Late-night feed. Susan Scott, South Africa.
The world’s top photographic competition, the Wildlife Photographer of the Year Competition held annually in London, announced this year’s winners at a gala event, which took place in the city’s Natural History Museum, recently.
Submissions for this prestigious competition are made by photographers from around the world with only 100 images out of the 45, 000 entries submitted making the final selection.
South African film director, Susan Scott was a recipient of one of those 100 awards given out for her image of two black rhino calves orphaned by rhino poaching in KwaZulu-Natal.
Scott took the image when she was filming at an undisclosed orphanage for her film, STROOP- Journey Into the Rhino Horn War’.
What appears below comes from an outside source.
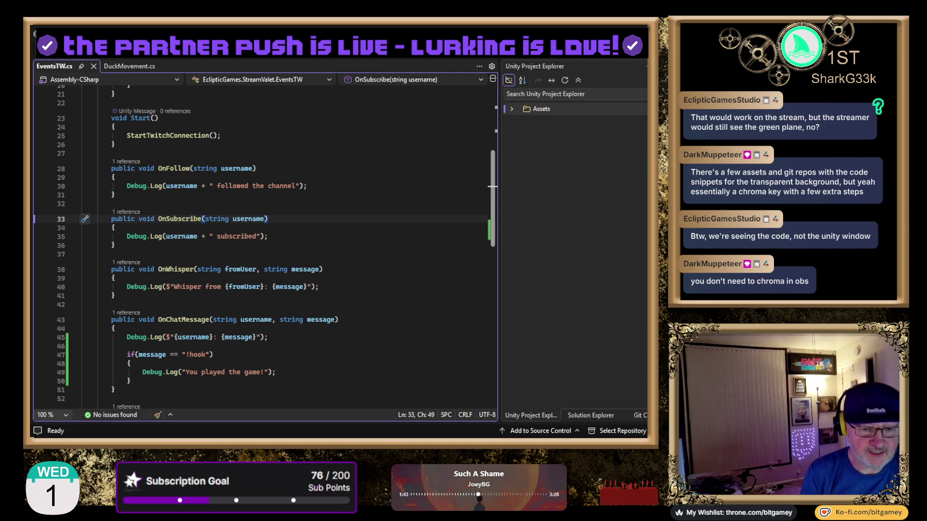
Switch from Visual Studio's EventsTW.cs back to the Unity duck scene
key(alt+Tab)
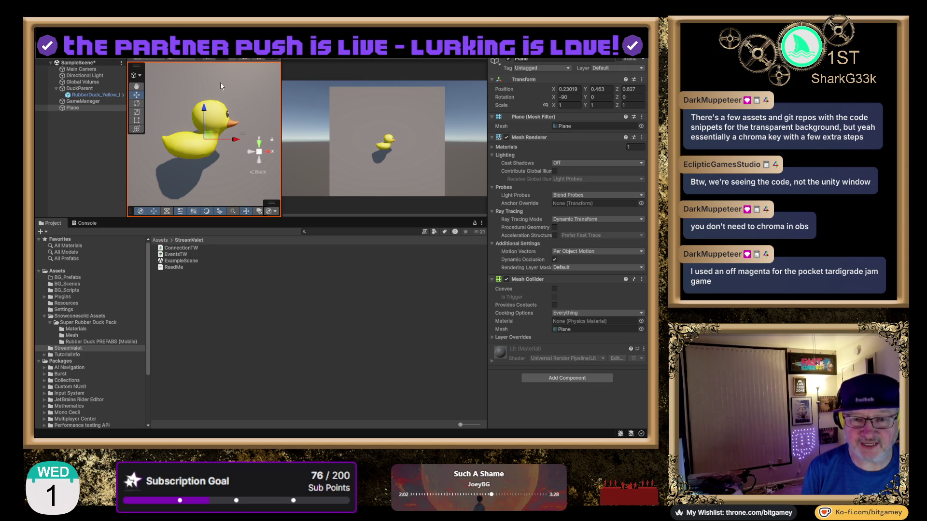
Toggle the Plane off and on, then set its Scale to X 2.11, Y 0.61, Z 2.27
click(507, 59)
The feature length documentary, four years in the making, was recently screened in the US to critical acclaim, winning awards at major film festivals such as the San Francisco Green Film Festival and the San Diego International Film Festival.
Last week saw the film win an additional three awards at festivals in LA, the film capital of the world.
Scott said, “While filming STROOP, I often found myself in these incredible situations and I always felt so privileged to be there documenting it for the film. So I often switched the camera off video and would quickly click one or two stills of the moment.”
She added, “A film powerfully transports us into that world and that is what STROOP does, but an image is something special, it’s that moment frozen, always there for us to absorb the power of it.”
Describing the lead up to the shot, Scott said when she followed Axel in to feed the black rhinos, she knew it was pitch black and that she could not light with a flash or a handheld light due to the strict conditions they had set up to reduce stress on the animals.
“So when he walked to where they had been sleeping under the lights to feed them, I was struck by how beautiful the moment looked and of course the black forms in the red light signifies so much. The red is unfortunately the colour of where they came from… red blood from the deaths of their mothers and black for their name, black rhinos… but also the human who represents the species who changed their lives,” she explained.
It also very powerfully sums up the rhino poaching crisis, especially as they are now dependent on humans to live.
“So capturing this moment in the small space of time was difficult due to having to capture it handheld on a grainy ISO, but I think it all adds to the feel of that moment,” added Scott.
She further stated, “I was struck by the two colours – red and black; our human eye captures so much more than what a photograph can, in terms of light range, but this is exactly how that moment looked and I couldn’t even see Axel’s facial expression but I knew he was tired and that the babies were also tired and sleepy.”
For her, it’s such a peaceful moment representing a backstory of tremendous violence.
“So it’s the two colours that I like the most,” she concluded.